Rigal and his friends were among the first to protest on Tahrir Square, where they persevered, ran from police, chanted slogans and sang songs. He will never forget the magic of those days, and the realization that freedom is a cause worth fighting for, says Rigal.
The former revolutionary has now turned into a candidate for parliament. And his prospects are good, even though he is campaigning directly against the Islamists in the poor Imbaba neighborhood. As the son of a bus driver, Rigal is familiar with the people who vote for the Islamists.
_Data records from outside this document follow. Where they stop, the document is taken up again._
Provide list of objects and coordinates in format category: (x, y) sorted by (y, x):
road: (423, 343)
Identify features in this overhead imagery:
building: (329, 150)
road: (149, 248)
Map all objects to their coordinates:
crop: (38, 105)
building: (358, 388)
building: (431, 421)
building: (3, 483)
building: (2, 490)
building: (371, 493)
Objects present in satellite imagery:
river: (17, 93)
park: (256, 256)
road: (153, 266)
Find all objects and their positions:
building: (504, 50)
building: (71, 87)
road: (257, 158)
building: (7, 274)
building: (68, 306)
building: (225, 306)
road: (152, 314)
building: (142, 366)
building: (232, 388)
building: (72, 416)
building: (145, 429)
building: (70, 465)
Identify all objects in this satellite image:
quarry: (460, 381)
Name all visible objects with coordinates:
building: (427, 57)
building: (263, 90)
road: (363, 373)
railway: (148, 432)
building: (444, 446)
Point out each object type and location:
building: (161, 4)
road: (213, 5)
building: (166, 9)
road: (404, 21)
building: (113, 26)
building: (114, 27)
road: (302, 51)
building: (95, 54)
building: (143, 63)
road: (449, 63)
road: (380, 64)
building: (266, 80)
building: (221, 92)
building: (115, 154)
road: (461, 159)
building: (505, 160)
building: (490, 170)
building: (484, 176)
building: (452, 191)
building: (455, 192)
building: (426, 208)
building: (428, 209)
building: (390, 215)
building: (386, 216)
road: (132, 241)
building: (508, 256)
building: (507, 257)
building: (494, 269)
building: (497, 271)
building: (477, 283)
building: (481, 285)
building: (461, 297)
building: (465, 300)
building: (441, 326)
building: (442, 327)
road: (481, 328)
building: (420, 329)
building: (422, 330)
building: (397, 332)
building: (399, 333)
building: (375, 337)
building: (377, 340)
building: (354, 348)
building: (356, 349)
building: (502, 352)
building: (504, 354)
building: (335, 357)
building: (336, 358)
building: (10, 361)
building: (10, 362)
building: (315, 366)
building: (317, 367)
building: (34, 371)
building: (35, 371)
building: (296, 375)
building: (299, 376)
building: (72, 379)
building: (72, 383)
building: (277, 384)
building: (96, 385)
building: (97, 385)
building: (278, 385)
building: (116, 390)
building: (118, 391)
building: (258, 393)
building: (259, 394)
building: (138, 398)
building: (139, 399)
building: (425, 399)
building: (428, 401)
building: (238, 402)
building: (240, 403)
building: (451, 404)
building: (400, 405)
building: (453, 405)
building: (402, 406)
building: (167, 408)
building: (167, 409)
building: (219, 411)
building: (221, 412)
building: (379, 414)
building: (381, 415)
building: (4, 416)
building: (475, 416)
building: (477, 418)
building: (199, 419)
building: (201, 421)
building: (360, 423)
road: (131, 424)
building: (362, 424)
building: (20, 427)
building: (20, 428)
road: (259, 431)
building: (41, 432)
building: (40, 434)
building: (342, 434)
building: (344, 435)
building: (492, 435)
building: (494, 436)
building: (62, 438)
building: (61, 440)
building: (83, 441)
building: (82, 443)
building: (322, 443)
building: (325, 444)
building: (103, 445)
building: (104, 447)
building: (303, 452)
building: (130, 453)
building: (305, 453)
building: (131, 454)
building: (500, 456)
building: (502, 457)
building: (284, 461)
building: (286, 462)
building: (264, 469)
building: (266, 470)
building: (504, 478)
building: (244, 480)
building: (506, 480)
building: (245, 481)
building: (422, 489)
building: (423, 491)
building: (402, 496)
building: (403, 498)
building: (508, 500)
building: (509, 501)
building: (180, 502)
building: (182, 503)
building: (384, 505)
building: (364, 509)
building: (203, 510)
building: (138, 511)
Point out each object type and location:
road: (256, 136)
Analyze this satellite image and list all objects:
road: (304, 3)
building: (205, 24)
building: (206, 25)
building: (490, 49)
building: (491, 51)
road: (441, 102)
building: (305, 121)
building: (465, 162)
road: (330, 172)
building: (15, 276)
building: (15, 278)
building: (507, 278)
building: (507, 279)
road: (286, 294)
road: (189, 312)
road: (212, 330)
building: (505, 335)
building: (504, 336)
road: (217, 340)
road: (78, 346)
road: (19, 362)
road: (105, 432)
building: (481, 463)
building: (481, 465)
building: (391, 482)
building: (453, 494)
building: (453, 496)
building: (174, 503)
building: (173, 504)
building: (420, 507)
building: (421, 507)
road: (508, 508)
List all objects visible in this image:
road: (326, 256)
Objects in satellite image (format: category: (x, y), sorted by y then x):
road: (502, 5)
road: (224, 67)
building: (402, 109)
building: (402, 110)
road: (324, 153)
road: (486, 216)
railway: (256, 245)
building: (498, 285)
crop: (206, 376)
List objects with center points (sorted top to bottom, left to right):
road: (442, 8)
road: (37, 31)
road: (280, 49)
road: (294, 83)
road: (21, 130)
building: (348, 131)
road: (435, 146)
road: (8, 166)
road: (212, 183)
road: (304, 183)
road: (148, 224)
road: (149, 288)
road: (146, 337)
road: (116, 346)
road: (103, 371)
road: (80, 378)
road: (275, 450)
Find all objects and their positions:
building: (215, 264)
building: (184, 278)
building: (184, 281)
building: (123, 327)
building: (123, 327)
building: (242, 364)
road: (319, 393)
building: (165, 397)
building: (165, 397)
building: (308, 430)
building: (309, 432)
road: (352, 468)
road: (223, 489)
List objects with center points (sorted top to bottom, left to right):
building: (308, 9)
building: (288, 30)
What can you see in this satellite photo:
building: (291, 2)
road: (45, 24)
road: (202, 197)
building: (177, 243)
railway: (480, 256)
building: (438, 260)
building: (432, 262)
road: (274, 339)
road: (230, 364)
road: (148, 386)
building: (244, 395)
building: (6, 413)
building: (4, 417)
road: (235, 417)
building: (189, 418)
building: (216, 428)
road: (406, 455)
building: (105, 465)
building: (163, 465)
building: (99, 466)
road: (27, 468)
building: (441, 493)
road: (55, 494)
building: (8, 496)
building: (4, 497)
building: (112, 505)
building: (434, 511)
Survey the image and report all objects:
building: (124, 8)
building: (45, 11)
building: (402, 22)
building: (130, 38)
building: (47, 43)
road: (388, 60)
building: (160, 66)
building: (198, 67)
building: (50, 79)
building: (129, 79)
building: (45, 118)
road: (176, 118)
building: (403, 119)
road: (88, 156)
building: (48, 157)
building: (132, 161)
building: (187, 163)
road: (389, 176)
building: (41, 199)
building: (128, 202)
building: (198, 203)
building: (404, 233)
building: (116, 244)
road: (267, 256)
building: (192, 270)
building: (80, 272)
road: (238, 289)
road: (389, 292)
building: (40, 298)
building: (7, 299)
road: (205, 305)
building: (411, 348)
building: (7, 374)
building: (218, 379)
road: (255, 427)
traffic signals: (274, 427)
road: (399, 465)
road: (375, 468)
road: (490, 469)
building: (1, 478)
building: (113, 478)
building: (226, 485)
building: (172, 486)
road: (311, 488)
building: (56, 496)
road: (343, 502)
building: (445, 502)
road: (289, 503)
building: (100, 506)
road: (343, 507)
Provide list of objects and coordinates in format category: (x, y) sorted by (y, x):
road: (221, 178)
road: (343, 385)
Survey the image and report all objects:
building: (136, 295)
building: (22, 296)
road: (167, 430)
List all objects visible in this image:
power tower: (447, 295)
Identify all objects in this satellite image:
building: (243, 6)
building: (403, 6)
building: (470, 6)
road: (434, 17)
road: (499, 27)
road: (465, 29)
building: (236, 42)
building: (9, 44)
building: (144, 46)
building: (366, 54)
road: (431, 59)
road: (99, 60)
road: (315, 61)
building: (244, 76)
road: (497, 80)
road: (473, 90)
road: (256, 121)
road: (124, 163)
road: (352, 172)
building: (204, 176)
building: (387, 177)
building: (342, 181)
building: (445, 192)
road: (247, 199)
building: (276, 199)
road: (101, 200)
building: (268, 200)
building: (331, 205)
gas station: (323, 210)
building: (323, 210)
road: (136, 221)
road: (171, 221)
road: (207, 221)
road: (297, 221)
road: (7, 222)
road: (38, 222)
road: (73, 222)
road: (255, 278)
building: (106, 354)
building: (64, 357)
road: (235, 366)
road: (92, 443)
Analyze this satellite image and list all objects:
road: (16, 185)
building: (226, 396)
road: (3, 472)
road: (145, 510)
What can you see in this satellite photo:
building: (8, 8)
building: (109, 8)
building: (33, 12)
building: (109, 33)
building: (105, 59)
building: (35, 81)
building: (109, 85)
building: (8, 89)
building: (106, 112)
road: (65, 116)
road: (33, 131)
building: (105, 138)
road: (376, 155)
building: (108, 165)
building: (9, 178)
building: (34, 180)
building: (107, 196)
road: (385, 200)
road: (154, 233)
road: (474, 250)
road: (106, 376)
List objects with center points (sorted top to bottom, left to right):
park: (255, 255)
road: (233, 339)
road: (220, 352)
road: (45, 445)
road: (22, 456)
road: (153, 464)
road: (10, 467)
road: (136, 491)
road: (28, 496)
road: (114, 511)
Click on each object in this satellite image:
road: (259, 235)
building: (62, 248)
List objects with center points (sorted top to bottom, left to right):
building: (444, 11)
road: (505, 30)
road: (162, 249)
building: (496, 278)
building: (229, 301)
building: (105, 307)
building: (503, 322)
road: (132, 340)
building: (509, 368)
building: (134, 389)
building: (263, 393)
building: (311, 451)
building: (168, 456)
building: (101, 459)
And because his father was once a member of the radical group al-Gamaa al-Islamiyya, he also knows what makes the Islamists so successful. "They appeal to your religious feelings, to your conscience. They distribute meat and coal. But that isn't a platform. You don't create jobs just by being devout." Rigal says that whenever he has told voters about their political rights, about their right to participate in the democratic process, to education and to healthcare, they have almost always reacted with astonishment and curiosity.
'A Long Way from the Turkish Model'
People like him, says Rigal, are even more suspect to the ruling military council than the Islamists. The army leadership could come to terms with the pragmatic and even increasingly opportunistic Muslim Brotherhood, as it has demonstrated time and again. The Salafists, says Rigal, did well under Mubarak, "because the threatening posture emanating from the militant groups enabled the regime to maintain its police apparatus and its emergency laws," says Rigal. "The democracy movement, by comparison, is uncontrollable, which the generals hate."Egyptians are waiting anxiously to see how the powerful Muslim Brothers and their "Freedom and Justice Party" will position themselves. Will they distance themselves from the Salafists and seek an alliance with liberal forces? Or will they join the Salafists to create an orthodox Islamic Egypt?
Christians, liberals and secularists aren't the only ones tormented by the fear that Egypt could become an undemocratic country through democratic means. When Turkish Prime Minister Recep Tayyip Erdogan traveled to Cairo in September, two months before the election began, the Muslim Brotherhood cheered his arrival. Then he gave a speech and said: "A secular nation respects all religions. Do not fear secularism."
Suddenly the Muslim Brotherhood was no longer cheering, while the Salafists sharply criticized secularism, calling it the "work of the devil." It appears that Egypt's Islamists are still a long way from the Turkish model.